Marshall: 25 wallclock secs (25.16 usr + 0.00 sys = 25.16 CPU) @ 19
+87.52/s (n=50000)
Orig: 39 wallclock secs (38.83 usr + 0.00 sys = 38.83 CPU) @ 12
+87.73/s (n=50000)
YourMum: 40 wallclock secs (40.08 usr + 0.00 sys = 40.08 CPU) @ 12
+47.57/s (n=50000)
If all you need are the file names (not the individual digits), it's no surprise that
Marshall's suggestion was the fastest. I also think it is the simplest and clearest
if all you need are the file names.
Update: see also perlperf - Perl Performance and Optimization Techniques. Added this node to Performance References.
| [reply] [d/l] [select] |
|
| [reply] |
|
Oh I totally agree! I was shocked they would argue about efficiency without first benchmarking the whole
program and identifying that code as a chronic bottleneck!

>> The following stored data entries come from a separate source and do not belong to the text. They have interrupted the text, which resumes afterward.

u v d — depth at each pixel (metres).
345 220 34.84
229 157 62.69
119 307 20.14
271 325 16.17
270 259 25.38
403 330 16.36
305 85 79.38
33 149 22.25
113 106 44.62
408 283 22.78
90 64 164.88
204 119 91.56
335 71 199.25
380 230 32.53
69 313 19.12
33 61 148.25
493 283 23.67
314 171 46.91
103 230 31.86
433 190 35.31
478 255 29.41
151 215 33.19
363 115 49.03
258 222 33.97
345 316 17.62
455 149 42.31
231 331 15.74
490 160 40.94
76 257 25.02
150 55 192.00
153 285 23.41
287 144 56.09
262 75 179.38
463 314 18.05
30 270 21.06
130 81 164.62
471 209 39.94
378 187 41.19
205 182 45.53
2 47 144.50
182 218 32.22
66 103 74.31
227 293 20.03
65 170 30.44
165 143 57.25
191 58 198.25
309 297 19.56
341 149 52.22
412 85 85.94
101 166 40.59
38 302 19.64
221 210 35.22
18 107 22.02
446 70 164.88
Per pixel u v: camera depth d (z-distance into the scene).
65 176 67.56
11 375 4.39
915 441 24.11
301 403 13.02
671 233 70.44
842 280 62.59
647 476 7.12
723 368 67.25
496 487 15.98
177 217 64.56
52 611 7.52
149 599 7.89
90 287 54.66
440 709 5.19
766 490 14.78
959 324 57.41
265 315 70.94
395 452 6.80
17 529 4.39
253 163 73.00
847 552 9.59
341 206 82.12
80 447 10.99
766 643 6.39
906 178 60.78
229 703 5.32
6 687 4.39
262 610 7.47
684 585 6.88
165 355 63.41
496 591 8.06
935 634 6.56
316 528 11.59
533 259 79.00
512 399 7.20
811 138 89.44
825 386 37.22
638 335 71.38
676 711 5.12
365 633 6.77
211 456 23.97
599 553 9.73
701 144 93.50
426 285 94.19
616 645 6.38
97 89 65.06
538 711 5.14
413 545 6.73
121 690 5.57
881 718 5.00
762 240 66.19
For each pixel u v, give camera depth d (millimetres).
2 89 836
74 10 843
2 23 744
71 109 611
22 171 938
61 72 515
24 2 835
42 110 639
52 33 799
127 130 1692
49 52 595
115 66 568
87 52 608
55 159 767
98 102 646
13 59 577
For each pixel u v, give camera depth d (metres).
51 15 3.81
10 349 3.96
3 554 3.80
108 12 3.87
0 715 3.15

(I only did the benchmark because I was bored and curious on a slow Christmas/New Year holiday).
On Coding Standards and Code Reviews summarises my opinion:
- Correctness, simplicity and clarity come first. Avoid unnecessary cleverness. If you must rely on cleverness, encapsulate and comment it.
- Don't optimize prematurely. Benchmark before you optimize. Comment why you are optimizing.
For much more detail on this topic see:
| [reply] |
|
perl -d NYTProf yourscript.pl foo bar baz
... followed by ...
nytprofhtml --open
... and look for the code that takes the longest time to run. That's where you want to start optimizing.
Commit your current version to git/SVN/CVS/whatever, modify, run through NYTProf again until speed improves. Revert and retry if speed goes down. Commit, re-profile, opimize the next top problem from NYTProf. Stop when the code is sufficiently fast.
Alexander
--
Today I will gladly share my knowledge and experience, for there are no sweeter words than "I told you so". ;-)
| [reply] [d/l] [select] |
|
Oh yes, Devel::NYTProf is a fantastic tool!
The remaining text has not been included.